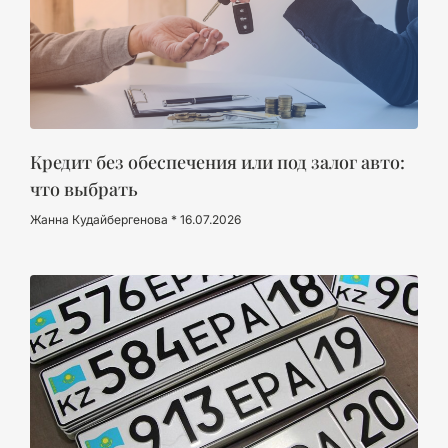
Кредит без обеспечения или под залог авто:
что выбрать
Жанна Кудайбергенова
16.07.2026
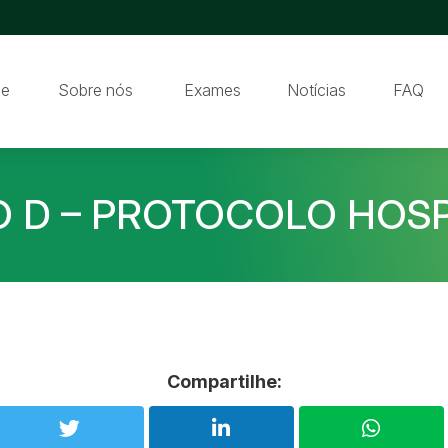
e
Sobre nós
Exames
Notícias
FAQ
O D – PROTOCOLO HOSP
Compartilhe:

▶ **Goal of the exercise**
Reproduce the text of both entries above line for line, with no changes, and omit the pictures.

▶ **Expected output**
Кредит без обеспечения или под залог авто:
что выбрать
Жанна Кудайбергенова
16.07.2026
e
Sobre nós
Exames
Notícias
FAQ
O D – PROTOCOLO HOSP
Compartilhe:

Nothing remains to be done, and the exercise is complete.